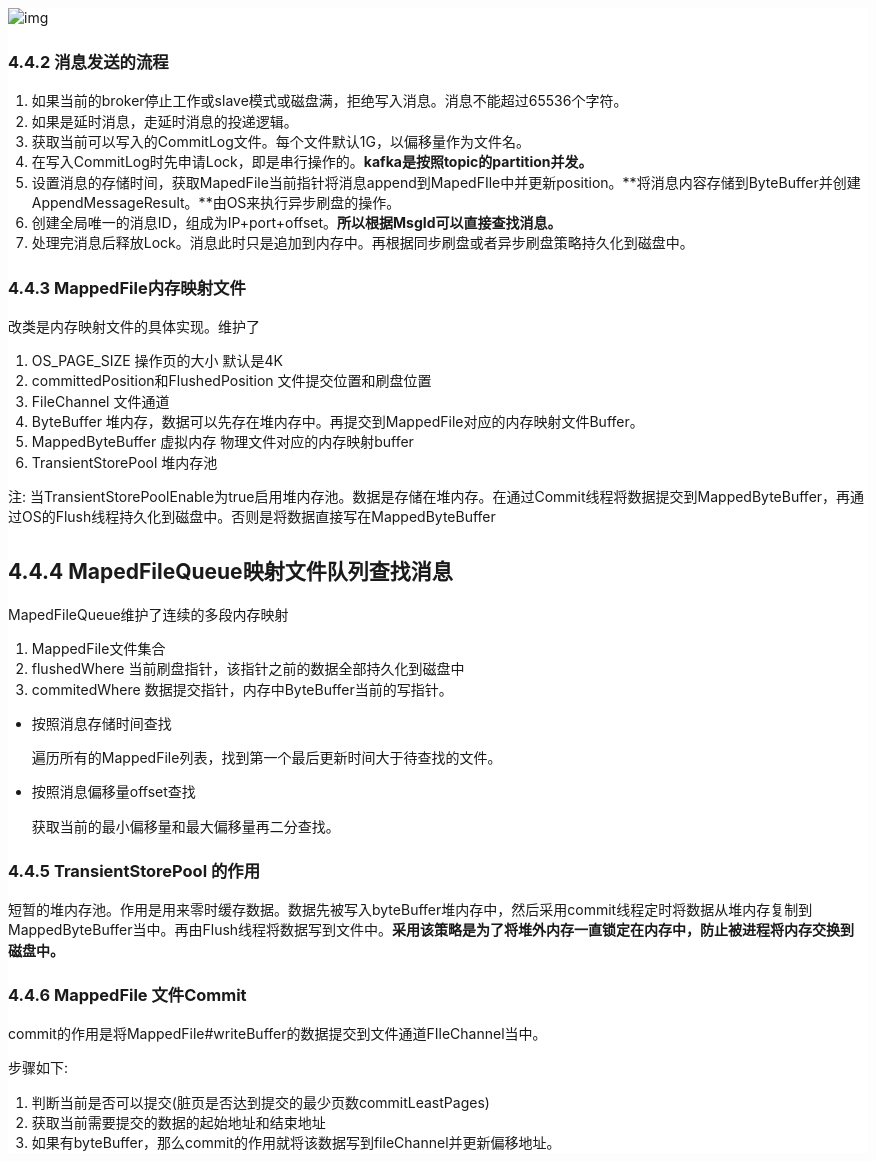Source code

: ![img](https://medesqure.oss-cn-hangzhou.aliyuncs.com/img/20200721132958.png?ynotemdtimestamp=1595436859525)

### 4.4.2 消息发送的流程

1. 如果当前的broker停止工作或slave模式或磁盘满，拒绝写入消息。消息不能超过65536个字符。
2. 如果是延时消息，走延时消息的投递逻辑。
3. 获取当前可以写入的CommitLog文件。每个文件默认1G，以偏移量作为文件名。
4. 在写入CommitLog时先申请Lock，即是串行操作的。**kafka是按照topic的partition并发。**
5. 设置消息的存储时间，获取MapedFile当前指针将消息append到MapedFIle中并更新position。**将消息内容存储到ByteBuffer并创建AppendMessageResult。**由OS来执行异步刷盘的操作。
6. 创建全局唯一的消息ID，组成为IP+port+offset。**所以根据MsgId可以直接查找消息。**
7. 处理完消息后释放Lock。消息此时只是追加到内存中。再根据同步刷盘或者异步刷盘策略持久化到磁盘中。

### 4.4.3 MappedFile内存映射文件

改类是内存映射文件的具体实现。维护了

1. OS_PAGE_SIZE      					操作页的大小 默认是4K
2. committedPosition和FlushedPosition              文件提交位置和刷盘位置
3. FileChannel                             文件通道
4. ByteBuffer                 堆内存，数据可以先存在堆内存中。再提交到MappedFile对应的内存映射文件Buffer。
5. MappedByteBuffer         虚拟内存    物理文件对应的内存映射buffer
6. TransientStorePool          堆内存池

注: 当TransientStorePoolEnable为true启用堆内存池。数据是存储在堆内存。在通过Commit线程将数据提交到MappedByteBuffer，再通过OS的Flush线程持久化到磁盘中。否则是将数据直接写在MappedByteBuffer

## 4.4.4 MapedFileQueue映射文件队列查找消息

MapedFileQueue维护了连续的多段内存映射

1. MappedFile文件集合
2. flushedWhere 当前刷盘指针，该指针之前的数据全部持久化到磁盘中
3. commitedWhere 数据提交指针，内存中ByteBuffer当前的写指针。

- 按照消息存储时间查找

  遍历所有的MappedFile列表，找到第一个最后更新时间大于待查找的文件。

- 按照消息偏移量offset查找

  获取当前的最小偏移量和最大偏移量再二分查找。

### 4.4.5 TransientStorePool 的作用

短暂的堆内存池。作用是用来零时缓存数据。数据先被写入byteBuffer堆内存中，然后采用commit线程定时将数据从堆内存复制到MappedByteBuffer当中。再由Flush线程将数据写到文件中。**采用该策略是为了将堆外内存一直锁定在内存中，防止被进程将内存交换到磁盘中。**

### 4.4.6 MappedFile 文件Commit

commit的作用是将MappedFile#writeBuffer的数据提交到文件通道FIleChannel当中。

步骤如下:

1. 判断当前是否可以提交(脏页是否达到提交的最少页数commitLeastPages)
2. 获取当前需要提交的数据的起始地址和结束地址
3. 如果有byteBuffer，那么commit的作用就将该数据写到fileChannel并更新偏移地址。
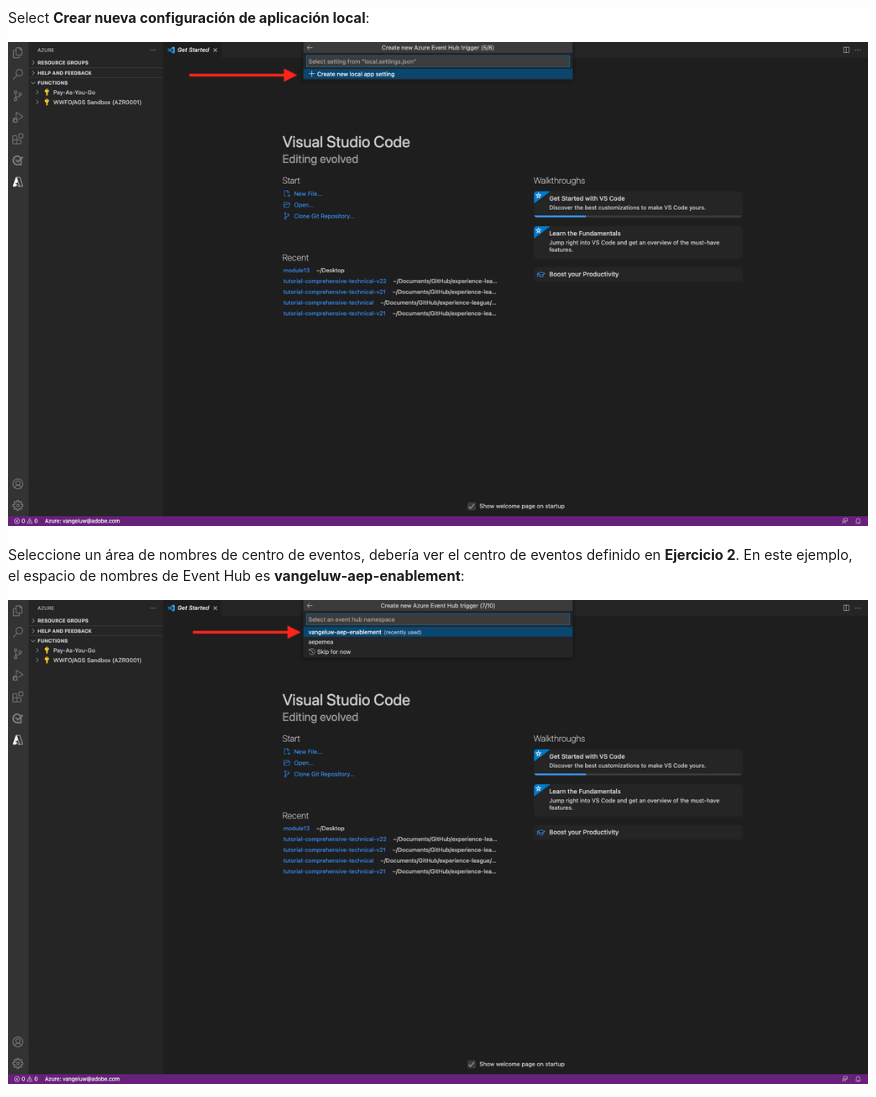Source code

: Select **Crear nueva configuración de aplicación local**:

![3-10-vsc-function-local-app-setting.png](./images/vsc7.png)

Seleccione un área de nombres de centro de eventos, debería ver el centro de eventos definido en **Ejercicio 2**. En este ejemplo, el espacio de nombres de Event Hub es **vangeluw-aep-enablement**:

![3-11-vsc-function-select-namespace.png](./images/vsc8.png)

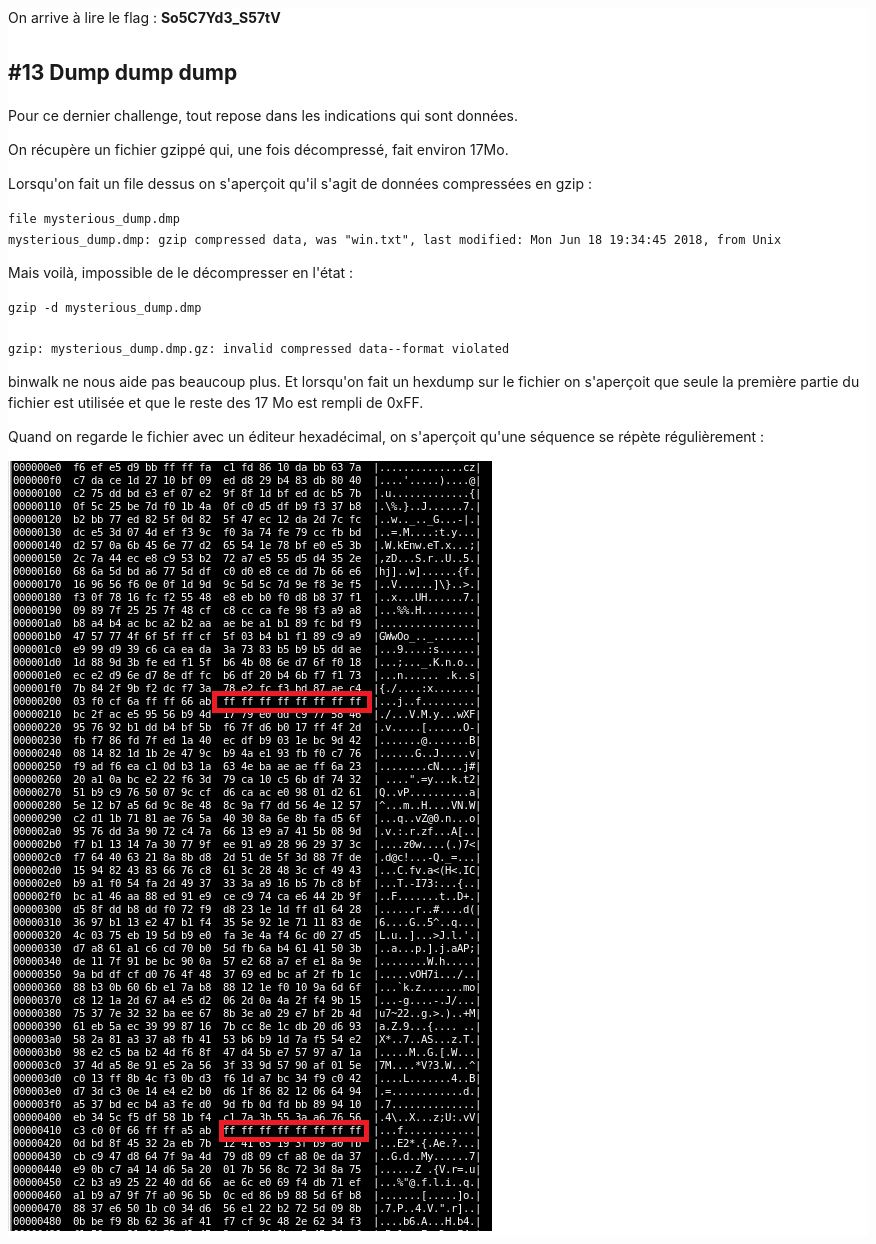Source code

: On arrive à lire le flag : **So5C7Yd3_S57tV**

## #13 Dump dump dump

Pour ce dernier challenge, tout repose dans les indications qui sont données.

On récupère un fichier gzippé qui, une fois décompressé, fait environ 17Mo.

Lorsqu'on fait un file dessus on s'aperçoit qu'il s'agit de données compressées en gzip : 

    file mysterious_dump.dmp 
    mysterious_dump.dmp: gzip compressed data, was "win.txt", last modified: Mon Jun 18 19:34:45 2018, from Unix

Mais voilà, impossible de le décompresser en l'état : 

    gzip -d mysterious_dump.dmp
    
    gzip: mysterious_dump.dmp.gz: invalid compressed data--format violated

binwalk ne nous aide pas beaucoup plus. Et lorsqu'on fait un hexdump sur le fichier on s'aperçoit que seule la première partie du fichier est utilisée et que le reste des 17 Mo est rempli de 0xFF.

Quand on regarde le fichier avec un éditeur hexadécimal, on s'aperçoit qu'une séquence se répète régulièrement : 

![Hexdump du fichier mysterious_dump.dmp](13-Hexdump.png)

--

= ACTION ITEM =
Return every line from the start of the records through the line containing "7. 处理完消息后释放Loc", both ends included and unchanged, and leave the pictures out.

= SOLVED EXERCISE =
Source code

: ![img](https://medesqure.oss-cn-hangzhou.aliyuncs.com/img/20200721132958.png?ynotemdtimestamp=1595436859525)

### 4.4.2 消息发送的流程

1. 如果当前的broker停止工作或slave模式或磁盘满，拒绝写入消息。消息不能超过65536个字符。
2. 如果是延时消息，走延时消息的投递逻辑。
3. 获取当前可以写入的CommitLog文件。每个文件默认1G，以偏移量作为文件名。
4. 在写入CommitLog时先申请Lock，即是串行操作的。**kafka是按照topic的partition并发。**
5. 设置消息的存储时间，获取MapedFile当前指针将消息append到MapedFIle中并更新position。**将消息内容存储到ByteBuffer并创建AppendMessageResult。**由OS来执行异步刷盘的操作。
6. 创建全局唯一的消息ID，组成为IP+port+offset。**所以根据MsgId可以直接查找消息。**
7. 处理完消息后释放Lock。消息此时只是追加到内存中。再根据同步刷盘或者异步刷盘策略持久化到磁盘中。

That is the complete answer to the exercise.